*** GIVEN DATA Section Begins ***
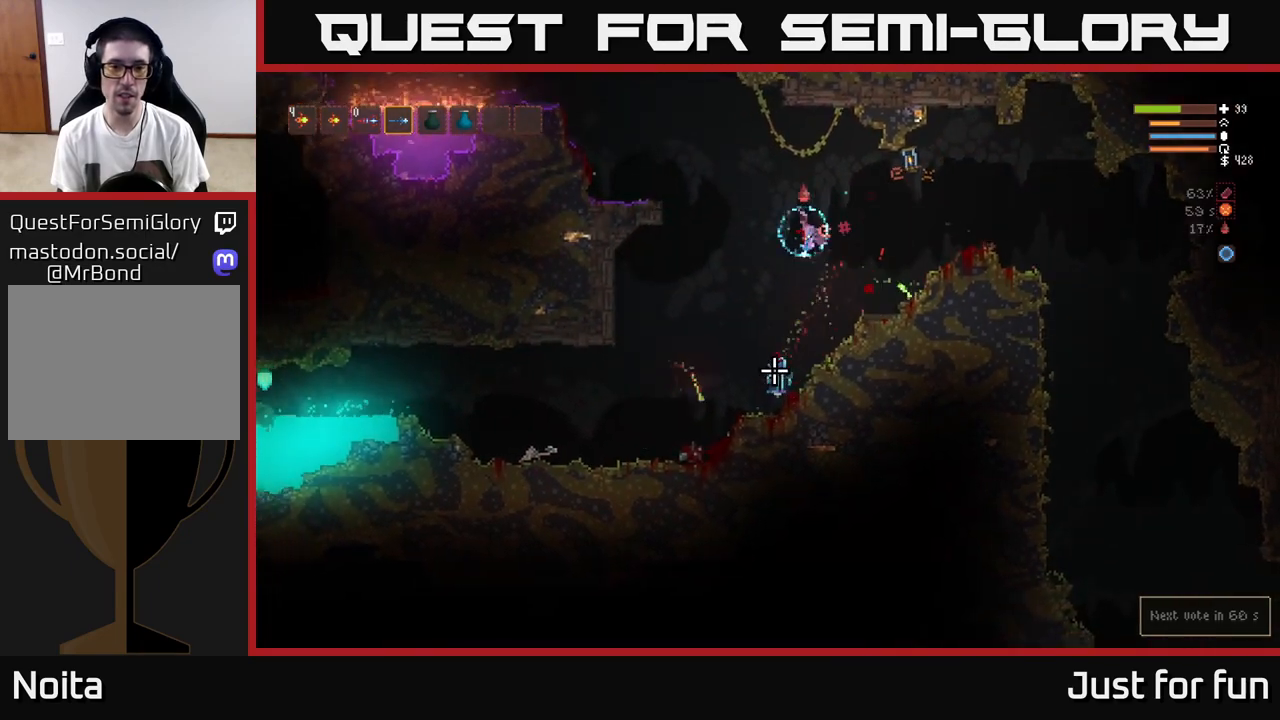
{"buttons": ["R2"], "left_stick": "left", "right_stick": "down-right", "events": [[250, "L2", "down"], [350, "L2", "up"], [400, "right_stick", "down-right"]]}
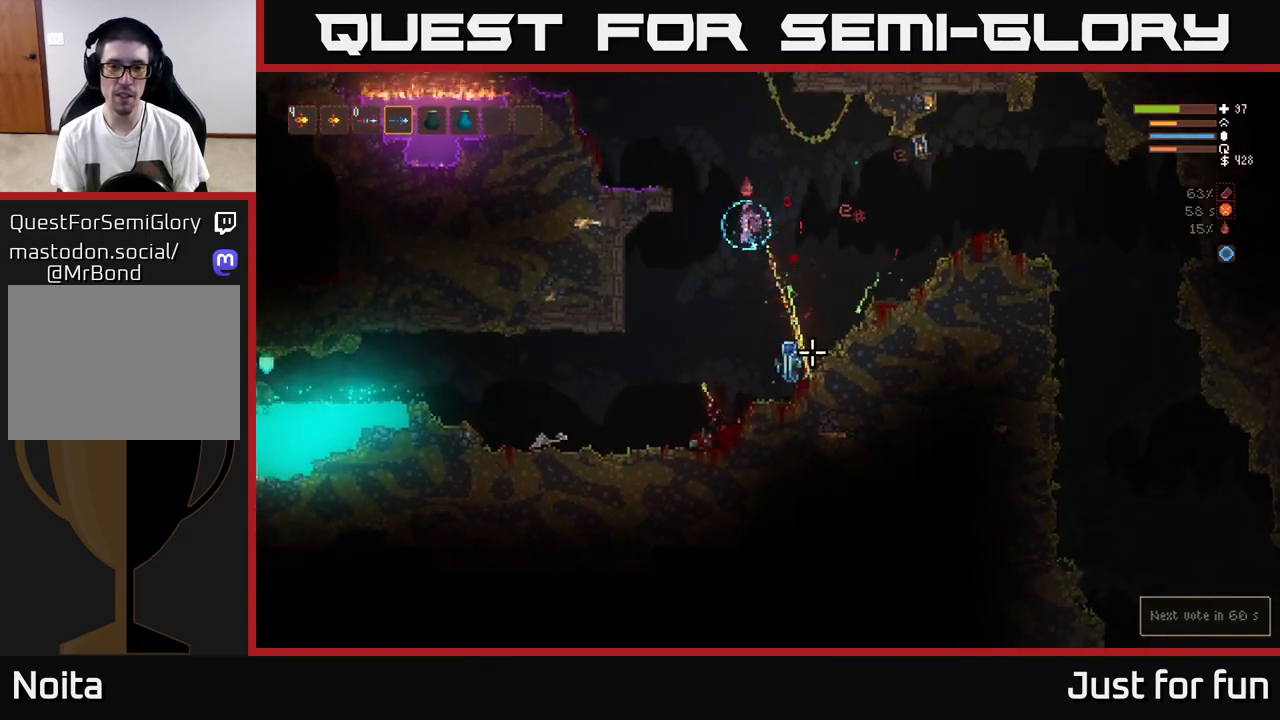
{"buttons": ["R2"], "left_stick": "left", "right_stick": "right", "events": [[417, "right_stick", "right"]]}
*** GIVEN DATA Section Ends ***
*** GIVEN DATA Section Begins ***
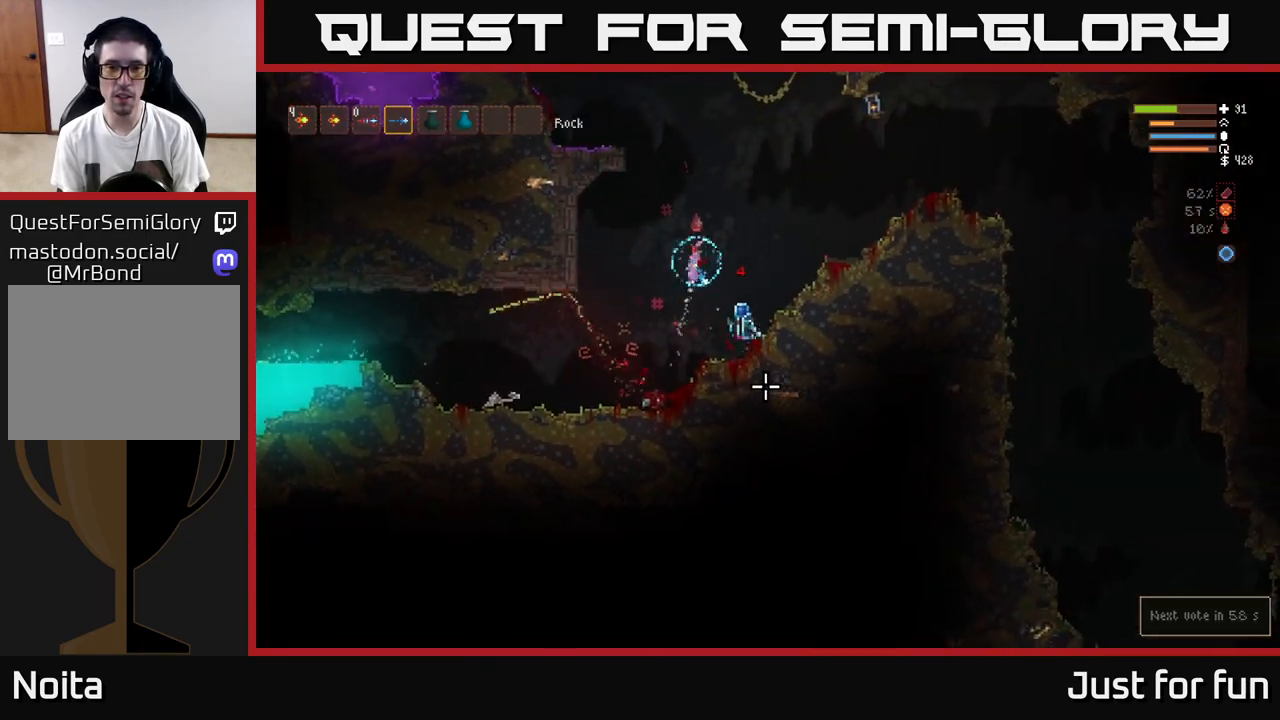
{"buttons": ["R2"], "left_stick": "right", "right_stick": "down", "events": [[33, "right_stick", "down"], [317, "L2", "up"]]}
*** GIVEN DATA Section Ends ***
Go through the data, and copy each line in which the word "down" appears.

{"buttons": ["R2"], "left_stick": "left", "right_stick": "down-right", "events": [[250, "L2", "down"], [350, "L2", "up"], [400, "right_stick", "down-right"]]}
{"buttons": ["R2"], "left_stick": "right", "right_stick": "down", "events": [[33, "right_stick", "down"], [317, "L2", "up"]]}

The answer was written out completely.